» Required action: List each line of the data that holds the string "Ethiopia", please.

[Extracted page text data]
---*---
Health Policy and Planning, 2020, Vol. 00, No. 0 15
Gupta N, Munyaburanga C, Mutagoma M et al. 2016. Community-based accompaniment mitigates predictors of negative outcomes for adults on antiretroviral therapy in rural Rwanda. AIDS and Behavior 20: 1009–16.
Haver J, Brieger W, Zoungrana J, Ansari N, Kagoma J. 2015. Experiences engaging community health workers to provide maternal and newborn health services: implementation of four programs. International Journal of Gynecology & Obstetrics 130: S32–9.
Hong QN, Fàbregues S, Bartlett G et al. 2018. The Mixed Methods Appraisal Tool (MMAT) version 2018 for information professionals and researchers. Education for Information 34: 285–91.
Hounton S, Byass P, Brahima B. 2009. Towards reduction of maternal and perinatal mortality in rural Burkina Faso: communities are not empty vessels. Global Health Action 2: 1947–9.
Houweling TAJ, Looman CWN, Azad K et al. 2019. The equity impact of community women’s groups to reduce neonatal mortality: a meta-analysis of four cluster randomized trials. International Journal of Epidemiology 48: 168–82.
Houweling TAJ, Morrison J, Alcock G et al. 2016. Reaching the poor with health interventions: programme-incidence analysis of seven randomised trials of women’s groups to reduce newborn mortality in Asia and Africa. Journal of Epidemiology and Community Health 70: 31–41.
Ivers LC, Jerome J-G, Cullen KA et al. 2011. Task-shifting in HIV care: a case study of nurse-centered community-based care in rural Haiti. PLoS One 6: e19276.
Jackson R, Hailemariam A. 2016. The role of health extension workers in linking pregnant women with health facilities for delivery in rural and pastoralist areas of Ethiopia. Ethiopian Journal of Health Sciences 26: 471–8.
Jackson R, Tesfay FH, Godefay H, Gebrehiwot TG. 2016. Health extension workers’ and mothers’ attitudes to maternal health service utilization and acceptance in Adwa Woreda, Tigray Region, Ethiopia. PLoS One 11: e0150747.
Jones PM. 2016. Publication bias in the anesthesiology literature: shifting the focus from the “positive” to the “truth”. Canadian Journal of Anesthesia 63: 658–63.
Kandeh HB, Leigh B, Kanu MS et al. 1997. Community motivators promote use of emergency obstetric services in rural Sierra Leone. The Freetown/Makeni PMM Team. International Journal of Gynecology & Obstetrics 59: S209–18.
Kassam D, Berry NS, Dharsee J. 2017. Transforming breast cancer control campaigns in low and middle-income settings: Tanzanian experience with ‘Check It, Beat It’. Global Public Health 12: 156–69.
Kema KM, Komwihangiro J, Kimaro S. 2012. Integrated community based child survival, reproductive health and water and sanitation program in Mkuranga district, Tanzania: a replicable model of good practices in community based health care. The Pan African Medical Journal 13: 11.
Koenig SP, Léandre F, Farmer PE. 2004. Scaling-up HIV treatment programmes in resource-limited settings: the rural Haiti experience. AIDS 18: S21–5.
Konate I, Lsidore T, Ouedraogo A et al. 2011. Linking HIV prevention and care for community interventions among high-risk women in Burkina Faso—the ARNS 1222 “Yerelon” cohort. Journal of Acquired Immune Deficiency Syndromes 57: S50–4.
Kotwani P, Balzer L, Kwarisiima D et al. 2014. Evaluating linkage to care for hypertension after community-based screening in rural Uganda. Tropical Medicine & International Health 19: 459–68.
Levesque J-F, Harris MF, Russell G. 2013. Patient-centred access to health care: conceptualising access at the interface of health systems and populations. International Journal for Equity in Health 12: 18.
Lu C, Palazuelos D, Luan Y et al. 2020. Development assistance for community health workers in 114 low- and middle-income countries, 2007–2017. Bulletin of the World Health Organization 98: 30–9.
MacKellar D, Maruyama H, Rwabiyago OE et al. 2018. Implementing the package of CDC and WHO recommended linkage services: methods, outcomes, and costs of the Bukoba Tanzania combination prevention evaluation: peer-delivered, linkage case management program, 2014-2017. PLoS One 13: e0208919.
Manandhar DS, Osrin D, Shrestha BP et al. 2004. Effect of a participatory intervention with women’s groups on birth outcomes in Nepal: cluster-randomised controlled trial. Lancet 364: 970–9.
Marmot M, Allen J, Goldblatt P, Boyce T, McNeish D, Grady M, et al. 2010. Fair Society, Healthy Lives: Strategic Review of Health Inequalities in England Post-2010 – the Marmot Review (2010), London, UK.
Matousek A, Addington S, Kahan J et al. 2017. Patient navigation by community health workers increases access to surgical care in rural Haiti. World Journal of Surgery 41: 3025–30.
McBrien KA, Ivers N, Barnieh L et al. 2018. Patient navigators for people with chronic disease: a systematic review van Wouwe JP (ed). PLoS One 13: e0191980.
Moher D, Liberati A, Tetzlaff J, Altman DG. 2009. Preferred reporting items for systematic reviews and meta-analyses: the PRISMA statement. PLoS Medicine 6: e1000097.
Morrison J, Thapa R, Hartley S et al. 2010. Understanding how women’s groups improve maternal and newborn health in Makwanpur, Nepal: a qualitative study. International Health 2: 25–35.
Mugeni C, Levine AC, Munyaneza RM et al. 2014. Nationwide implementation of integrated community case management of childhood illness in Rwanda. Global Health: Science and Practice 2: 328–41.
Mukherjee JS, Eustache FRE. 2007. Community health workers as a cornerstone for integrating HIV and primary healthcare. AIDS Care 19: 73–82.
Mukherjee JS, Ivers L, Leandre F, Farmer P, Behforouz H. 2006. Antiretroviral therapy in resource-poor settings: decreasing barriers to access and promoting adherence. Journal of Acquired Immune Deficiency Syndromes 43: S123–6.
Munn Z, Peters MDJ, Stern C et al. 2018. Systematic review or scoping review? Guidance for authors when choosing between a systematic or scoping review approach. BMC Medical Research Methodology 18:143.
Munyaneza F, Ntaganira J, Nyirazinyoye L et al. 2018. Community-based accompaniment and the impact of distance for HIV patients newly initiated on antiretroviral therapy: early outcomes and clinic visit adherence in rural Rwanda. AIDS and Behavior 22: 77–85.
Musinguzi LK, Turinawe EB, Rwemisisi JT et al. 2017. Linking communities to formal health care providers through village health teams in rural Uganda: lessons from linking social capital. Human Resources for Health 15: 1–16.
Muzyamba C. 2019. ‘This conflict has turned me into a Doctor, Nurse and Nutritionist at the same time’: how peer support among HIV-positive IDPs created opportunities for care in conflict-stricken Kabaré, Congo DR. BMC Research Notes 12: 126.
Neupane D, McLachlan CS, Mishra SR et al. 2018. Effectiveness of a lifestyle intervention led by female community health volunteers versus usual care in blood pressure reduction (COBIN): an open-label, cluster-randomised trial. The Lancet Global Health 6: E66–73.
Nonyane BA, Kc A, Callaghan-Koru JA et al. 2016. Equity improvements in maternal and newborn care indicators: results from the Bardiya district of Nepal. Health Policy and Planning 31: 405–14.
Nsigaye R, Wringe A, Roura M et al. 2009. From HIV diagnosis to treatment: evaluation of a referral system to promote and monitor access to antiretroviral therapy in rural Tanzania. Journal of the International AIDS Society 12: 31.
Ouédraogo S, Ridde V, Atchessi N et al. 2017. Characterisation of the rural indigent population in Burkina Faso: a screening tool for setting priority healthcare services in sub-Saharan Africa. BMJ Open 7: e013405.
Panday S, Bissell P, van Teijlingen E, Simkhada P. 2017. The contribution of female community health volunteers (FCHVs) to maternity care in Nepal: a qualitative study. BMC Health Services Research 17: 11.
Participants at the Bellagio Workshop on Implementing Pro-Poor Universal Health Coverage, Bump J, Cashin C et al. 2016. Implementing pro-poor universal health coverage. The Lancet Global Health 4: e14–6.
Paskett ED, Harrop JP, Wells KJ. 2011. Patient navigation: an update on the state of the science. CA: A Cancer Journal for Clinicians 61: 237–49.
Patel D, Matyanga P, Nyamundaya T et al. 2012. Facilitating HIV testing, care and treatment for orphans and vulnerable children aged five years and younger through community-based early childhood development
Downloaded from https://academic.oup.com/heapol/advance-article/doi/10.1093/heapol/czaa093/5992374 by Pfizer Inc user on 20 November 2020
---*---
» Result of this exercise:
Jackson R, Hailemariam A. 2016. The role of health extension workers in linking pregnant women with health facilities for delivery in rural and pastoralist areas of Ethiopia. Ethiopian Journal of Health Sciences 26: 471–8.
Jackson R, Tesfay FH, Godefay H, Gebrehiwot TG. 2016. Health extension workers’ and mothers’ attitudes to maternal health service utilization and acceptance in Adwa Woreda, Tigray Region, Ethiopia. PLoS One 11: e0150747.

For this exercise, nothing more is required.